The road trip movie. There’s probably a section for this genre in video rental stores at this point. Covers with daffy characters flushed with tepid smiles or puffed up hair, often with clothes in a disarray and some sort of vehicle in the background. I think everyone has a repressed desire to have a string of disastrous encounters en route to a particular destination. Maybe not in the mundane fashion of blowing out a tire on the I-5, but more along the lines of randomly having an alligator in a prom dress fall out of a helicopter and onto your car (sorry if I unknowingly ruined the surprise of something that may actually happen in “The Hangover 2”).  Speaking of “The Hangover”, fans eagerly awaiting the next installment of the series will be overjoyed to find its director, Todd Phillips at the helm of another wacky buddy romp (there’s that critic word) in “Due Date”. I hate the title of this movie, I’ll be the first to admit, because it gives me the impression that I’m about to watch a romantic comedy with Jennifer Lopez from 1998.

In “Due Date” Phillips hasn’t exactly broken chalk while explaining a difficult theorem. The guy simply put together three things that make money: Robert Downey Jr, the road trip comedy, and Zach Galifianakis’ beard. There are even a few cues taken from “The Hangover”. Instead of a whimpering baby, Galifianakis has a cow-eyed dog attached to him. The same sort of animated carnage ensues during the trip, with the arboreal-looking Galifianakis causing most of it, as his eyes well up like a rain gutter during a thunderstorm. “Due Date” is almost like a collection of unused ideas from “The Hangover”.

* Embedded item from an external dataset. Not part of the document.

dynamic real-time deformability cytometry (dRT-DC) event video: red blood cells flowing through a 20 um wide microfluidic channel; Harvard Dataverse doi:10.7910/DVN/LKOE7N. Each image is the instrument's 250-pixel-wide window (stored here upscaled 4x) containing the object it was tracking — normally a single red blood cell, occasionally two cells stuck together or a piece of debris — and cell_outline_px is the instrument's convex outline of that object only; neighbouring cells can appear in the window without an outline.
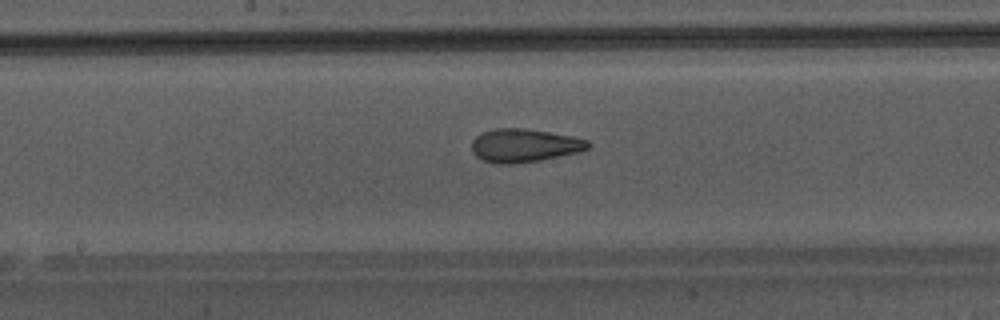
{"species": "Egyptian fruit bat (a non-hibernating species)", "species_latin": "Rousettus aegyptiacus", "temperature_condition": "warm", "stored_images_in_passage": 49, "camera_frame_rate_fps": 3000, "um_per_image_px": 0.085, "animal": {"sex": "male"}, "frame": {"image": 1, "passage_image": 28, "time_ms": 9.0, "image_size_px": [1000, 320], "cell_outline_px": [[592, 144], [588, 148], [580, 152], [540, 160], [512, 164], [496, 164], [484, 160], [476, 156], [472, 152], [472, 140], [476, 136], [492, 128], [524, 128], [572, 136], [588, 140]], "centroid_in_image_um": [44.57, 12.36], "position_along_channel_um": 203.6, "area_um2": 22.66}}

The movie is about two strangers (played by Downey and Galifianakis) who meet each other at an airport, are forced into a road trip with one another due to unforeseen circumstances, and end up annoying one another for the duration of the film. Downey plays the hot kettle, a guy who straightens his tie to the point of choking . While Galifianakis plays it loose, his fuzzy-maw and unkempt hair indicative of his Tasmanian devil-like persona. The two butt-heads, hurt each others feelings, and eat a lot of Bugles snack chips (there is so much product endorsement in this film I felt like I was watching a Superbowl commercial). Because the wife of Downey’s character is expecting a baby at any time, he is depending on the newly acquainted buzz-saw that is driving him. There are some genuinely funny bits in this, that revolve mostly around mean spirited gut-punching and Looney Tunes violence, that are relatively breezy and amusing.

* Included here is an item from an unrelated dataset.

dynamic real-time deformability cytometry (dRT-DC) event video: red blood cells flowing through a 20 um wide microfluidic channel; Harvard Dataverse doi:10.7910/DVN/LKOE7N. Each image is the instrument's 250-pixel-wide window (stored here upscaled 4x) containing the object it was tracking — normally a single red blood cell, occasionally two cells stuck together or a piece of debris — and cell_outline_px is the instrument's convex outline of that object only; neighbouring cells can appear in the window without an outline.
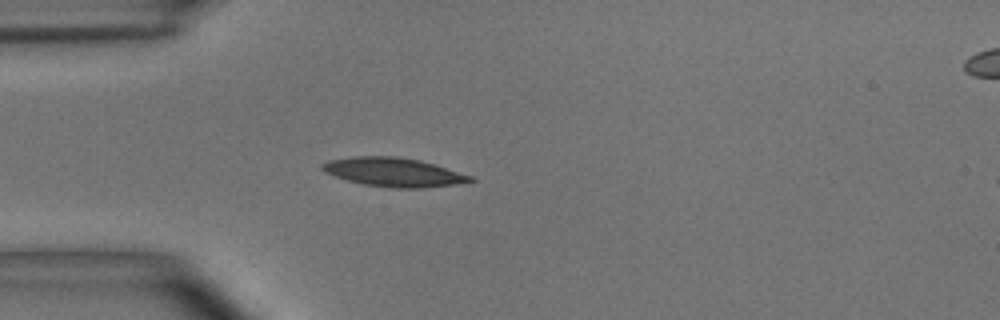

Galifianakis’ character in this film , though good-natured and flippant, should be in a straight-jacket somewhere. He behaves as if he was one of the Joker’s henchmen, who was too nice to concede to the Gotham native’s nefarious plans, and instead bobs around the streets smirking and knocking over vases. There’s no way, realistically, that this person could exist in real life without assistance. Working autonomously? I don’t think so. Another character that showed up in a movie earlier this year, with the same personality, was that of Steve Carrell’s character “Barry” in “Dinner for Schmucks”. I guess a goofy protagonist, whose tongue hangs out like a ribbon over a poorly wrapped gift box, is what people want to see. Vacuous, vapid, non-varying!

I liked “Due Date” enough to recommend it to theater goers, even though it duplicates the airplane scene from “Anger Management”. I’m not so sure that’s the movie that you want to pluck scenes from, since audiences thought that it was about as funny as the Zapruder film, but there you have it. There are also close ups of a canine’s reactions, whenever something outrageous happens, that borders on what “Old Dogs” did. Again, is that a film you want to borrow from? With all of my problems with the film, “Due Date” is still admirably aloof and seldom unentertaining. I find myself quoting fellow Cinema Spartan critic Colleen Dillon when I say: “That movie looks like a terrible version of ‘Planes, Trains and Automobiles’.” Not sure what audiences will think, but it gets a lukewarm passing grade from me.